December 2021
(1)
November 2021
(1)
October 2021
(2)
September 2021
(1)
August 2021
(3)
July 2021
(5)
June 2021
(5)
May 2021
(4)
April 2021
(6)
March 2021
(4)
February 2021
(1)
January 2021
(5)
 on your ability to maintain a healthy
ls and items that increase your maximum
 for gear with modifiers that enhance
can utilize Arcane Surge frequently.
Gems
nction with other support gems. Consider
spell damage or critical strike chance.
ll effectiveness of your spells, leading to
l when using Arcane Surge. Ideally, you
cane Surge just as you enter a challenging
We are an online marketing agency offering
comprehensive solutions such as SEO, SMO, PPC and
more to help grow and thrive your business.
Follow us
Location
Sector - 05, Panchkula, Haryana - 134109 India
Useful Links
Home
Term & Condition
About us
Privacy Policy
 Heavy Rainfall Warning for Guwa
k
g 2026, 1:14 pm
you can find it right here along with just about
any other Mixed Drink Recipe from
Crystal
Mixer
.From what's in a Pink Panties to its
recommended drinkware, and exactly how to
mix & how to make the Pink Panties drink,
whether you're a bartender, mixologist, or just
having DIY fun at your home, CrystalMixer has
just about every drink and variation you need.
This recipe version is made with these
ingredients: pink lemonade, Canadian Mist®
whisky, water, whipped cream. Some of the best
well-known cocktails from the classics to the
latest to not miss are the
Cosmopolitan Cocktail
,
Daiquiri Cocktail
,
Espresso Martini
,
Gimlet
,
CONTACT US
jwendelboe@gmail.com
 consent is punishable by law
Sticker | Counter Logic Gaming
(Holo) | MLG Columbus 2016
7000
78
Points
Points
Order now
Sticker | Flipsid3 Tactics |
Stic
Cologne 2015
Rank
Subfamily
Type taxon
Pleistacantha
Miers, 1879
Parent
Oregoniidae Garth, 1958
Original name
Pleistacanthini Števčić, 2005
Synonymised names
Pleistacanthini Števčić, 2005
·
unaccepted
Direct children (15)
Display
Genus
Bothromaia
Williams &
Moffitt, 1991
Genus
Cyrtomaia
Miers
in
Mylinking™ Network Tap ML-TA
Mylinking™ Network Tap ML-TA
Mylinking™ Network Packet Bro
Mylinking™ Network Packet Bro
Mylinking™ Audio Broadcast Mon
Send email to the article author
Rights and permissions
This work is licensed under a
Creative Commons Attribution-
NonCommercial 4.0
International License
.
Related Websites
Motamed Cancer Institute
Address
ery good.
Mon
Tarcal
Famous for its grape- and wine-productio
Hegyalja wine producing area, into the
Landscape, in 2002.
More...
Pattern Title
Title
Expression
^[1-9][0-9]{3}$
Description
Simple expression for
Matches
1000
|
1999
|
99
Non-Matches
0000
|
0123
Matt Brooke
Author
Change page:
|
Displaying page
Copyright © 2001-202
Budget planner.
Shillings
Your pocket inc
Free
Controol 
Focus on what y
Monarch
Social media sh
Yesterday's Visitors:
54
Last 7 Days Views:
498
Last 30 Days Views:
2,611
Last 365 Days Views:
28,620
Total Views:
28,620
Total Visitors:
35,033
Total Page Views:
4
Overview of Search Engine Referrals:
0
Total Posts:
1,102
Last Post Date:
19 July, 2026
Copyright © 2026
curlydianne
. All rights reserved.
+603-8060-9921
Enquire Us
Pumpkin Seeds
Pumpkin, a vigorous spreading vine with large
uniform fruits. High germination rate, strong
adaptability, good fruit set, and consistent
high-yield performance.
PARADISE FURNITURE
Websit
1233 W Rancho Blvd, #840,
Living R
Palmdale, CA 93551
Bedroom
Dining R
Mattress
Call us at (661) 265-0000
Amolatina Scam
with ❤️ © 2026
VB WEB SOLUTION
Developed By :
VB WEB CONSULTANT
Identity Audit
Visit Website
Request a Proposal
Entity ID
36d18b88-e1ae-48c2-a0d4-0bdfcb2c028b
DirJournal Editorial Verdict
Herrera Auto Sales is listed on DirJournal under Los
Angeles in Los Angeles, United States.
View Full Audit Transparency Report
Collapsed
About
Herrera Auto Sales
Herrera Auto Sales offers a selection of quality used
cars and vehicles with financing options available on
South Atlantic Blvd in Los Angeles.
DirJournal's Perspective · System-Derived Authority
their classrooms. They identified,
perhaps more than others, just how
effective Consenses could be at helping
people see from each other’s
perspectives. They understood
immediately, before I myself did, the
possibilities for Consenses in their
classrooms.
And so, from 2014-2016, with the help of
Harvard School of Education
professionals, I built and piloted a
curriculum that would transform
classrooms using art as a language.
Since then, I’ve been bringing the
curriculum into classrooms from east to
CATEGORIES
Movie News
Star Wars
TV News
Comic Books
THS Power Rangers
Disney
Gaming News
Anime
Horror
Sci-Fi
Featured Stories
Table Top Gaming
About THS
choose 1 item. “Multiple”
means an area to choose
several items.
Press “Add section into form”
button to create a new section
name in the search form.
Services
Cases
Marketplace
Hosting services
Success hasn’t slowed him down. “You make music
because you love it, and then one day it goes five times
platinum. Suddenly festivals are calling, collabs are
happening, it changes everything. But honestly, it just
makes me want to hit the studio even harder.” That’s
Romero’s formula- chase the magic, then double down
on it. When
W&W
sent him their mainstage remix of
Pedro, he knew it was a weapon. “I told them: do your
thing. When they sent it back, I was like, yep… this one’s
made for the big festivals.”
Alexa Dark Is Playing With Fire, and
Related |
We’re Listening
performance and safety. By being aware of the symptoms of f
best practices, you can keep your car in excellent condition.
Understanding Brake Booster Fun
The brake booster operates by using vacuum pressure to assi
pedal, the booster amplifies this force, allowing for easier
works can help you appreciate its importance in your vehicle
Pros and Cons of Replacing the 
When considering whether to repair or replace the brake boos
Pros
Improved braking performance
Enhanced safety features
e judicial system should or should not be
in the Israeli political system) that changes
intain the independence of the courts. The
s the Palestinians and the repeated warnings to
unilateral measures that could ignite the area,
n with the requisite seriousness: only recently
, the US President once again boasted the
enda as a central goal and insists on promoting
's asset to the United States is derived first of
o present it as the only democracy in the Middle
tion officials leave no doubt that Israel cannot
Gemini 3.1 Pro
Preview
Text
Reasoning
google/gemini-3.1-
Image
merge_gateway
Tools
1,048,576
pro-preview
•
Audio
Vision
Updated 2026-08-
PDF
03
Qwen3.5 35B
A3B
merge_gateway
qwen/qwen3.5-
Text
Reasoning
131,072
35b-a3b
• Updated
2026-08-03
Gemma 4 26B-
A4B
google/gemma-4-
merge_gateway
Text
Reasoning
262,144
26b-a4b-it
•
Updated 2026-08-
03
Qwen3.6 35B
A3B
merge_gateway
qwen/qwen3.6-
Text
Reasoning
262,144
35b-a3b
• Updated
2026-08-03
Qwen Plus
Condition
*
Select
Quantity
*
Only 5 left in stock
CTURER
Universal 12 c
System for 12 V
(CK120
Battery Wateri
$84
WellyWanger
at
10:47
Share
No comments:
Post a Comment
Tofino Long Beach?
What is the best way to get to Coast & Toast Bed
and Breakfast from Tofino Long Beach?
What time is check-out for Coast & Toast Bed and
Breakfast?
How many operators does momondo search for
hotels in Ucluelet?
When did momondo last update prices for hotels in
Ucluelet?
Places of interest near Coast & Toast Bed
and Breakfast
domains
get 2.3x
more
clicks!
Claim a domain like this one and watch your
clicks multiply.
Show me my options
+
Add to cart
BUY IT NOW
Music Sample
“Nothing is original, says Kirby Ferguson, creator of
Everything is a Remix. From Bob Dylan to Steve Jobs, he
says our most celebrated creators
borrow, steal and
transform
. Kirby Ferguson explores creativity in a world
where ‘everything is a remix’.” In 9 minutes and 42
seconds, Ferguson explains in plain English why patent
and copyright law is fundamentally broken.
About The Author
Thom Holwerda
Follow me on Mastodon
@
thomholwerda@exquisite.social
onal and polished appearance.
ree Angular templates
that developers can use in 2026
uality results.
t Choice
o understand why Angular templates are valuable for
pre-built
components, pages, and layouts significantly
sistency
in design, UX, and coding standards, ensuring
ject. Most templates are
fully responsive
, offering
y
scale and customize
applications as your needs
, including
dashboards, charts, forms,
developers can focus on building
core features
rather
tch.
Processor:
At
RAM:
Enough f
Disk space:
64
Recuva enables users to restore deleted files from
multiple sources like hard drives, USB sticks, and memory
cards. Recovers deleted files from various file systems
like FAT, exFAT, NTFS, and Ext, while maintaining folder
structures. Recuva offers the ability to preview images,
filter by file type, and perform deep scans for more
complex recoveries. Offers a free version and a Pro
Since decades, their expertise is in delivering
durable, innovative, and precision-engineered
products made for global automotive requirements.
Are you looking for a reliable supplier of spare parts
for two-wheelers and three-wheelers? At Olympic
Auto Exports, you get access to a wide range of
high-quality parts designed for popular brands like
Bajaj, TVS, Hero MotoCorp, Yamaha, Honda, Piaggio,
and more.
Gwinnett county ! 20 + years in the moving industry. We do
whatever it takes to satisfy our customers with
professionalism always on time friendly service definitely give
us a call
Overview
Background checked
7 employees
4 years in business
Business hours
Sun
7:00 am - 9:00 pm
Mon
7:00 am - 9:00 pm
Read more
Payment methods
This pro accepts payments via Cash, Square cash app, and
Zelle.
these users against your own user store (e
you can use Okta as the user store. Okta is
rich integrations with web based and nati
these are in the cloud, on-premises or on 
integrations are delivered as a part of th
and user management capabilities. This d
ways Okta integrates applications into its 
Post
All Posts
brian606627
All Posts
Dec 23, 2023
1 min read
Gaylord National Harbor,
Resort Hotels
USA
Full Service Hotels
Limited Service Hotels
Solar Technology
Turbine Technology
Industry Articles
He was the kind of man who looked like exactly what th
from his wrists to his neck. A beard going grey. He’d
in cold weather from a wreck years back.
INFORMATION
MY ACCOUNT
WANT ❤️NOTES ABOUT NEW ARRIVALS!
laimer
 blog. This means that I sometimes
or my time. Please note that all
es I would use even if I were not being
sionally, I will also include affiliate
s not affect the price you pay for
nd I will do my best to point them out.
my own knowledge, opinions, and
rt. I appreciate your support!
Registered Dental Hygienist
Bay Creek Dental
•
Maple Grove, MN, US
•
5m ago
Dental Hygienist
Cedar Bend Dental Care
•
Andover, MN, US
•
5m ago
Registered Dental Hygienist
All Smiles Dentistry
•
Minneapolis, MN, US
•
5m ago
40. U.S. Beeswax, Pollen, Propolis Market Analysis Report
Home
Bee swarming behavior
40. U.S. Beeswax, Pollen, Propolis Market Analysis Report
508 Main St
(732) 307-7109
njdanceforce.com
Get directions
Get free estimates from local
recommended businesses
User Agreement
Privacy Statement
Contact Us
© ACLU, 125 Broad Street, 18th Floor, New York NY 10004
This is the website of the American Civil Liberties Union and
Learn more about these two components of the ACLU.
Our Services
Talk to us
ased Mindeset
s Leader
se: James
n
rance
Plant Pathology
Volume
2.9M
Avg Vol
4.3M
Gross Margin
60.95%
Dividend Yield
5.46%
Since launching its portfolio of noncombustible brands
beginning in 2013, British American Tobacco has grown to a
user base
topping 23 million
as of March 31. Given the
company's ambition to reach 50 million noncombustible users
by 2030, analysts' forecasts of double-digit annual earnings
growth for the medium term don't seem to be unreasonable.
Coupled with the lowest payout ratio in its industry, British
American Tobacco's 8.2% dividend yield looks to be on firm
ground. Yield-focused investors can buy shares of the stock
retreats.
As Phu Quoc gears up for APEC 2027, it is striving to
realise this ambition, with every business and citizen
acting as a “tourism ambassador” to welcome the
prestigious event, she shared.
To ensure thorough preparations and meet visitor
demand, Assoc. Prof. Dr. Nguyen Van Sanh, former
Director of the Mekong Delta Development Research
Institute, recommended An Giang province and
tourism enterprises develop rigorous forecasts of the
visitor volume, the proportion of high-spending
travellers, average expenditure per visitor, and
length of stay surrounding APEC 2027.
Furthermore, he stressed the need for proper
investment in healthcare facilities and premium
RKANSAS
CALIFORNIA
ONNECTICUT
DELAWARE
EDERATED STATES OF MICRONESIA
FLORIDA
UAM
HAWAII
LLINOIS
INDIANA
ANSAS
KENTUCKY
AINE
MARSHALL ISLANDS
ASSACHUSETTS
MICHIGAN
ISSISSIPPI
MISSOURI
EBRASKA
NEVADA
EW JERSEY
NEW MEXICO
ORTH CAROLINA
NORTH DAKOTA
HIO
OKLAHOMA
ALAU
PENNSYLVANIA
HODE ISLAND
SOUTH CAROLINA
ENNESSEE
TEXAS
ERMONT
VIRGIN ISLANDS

•••

■ **Exercise**: Retype the lines exactly, starting with the first line and stopping after the one that contains "ll effectiveness of your spells, leading to".

■ **Exercise output**:
December 2021
(1)
November 2021
(1)
October 2021
(2)
September 2021
(1)
August 2021
(3)
July 2021
(5)
June 2021
(5)
May 2021
(4)
April 2021
(6)
March 2021
(4)
February 2021
(1)
January 2021
(5)
 on your ability to maintain a healthy
ls and items that increase your maximum
 for gear with modifiers that enhance
can utilize Arcane Surge frequently.
Gems
nction with other support gems. Consider
spell damage or critical strike chance.
ll effectiveness of your spells, leading to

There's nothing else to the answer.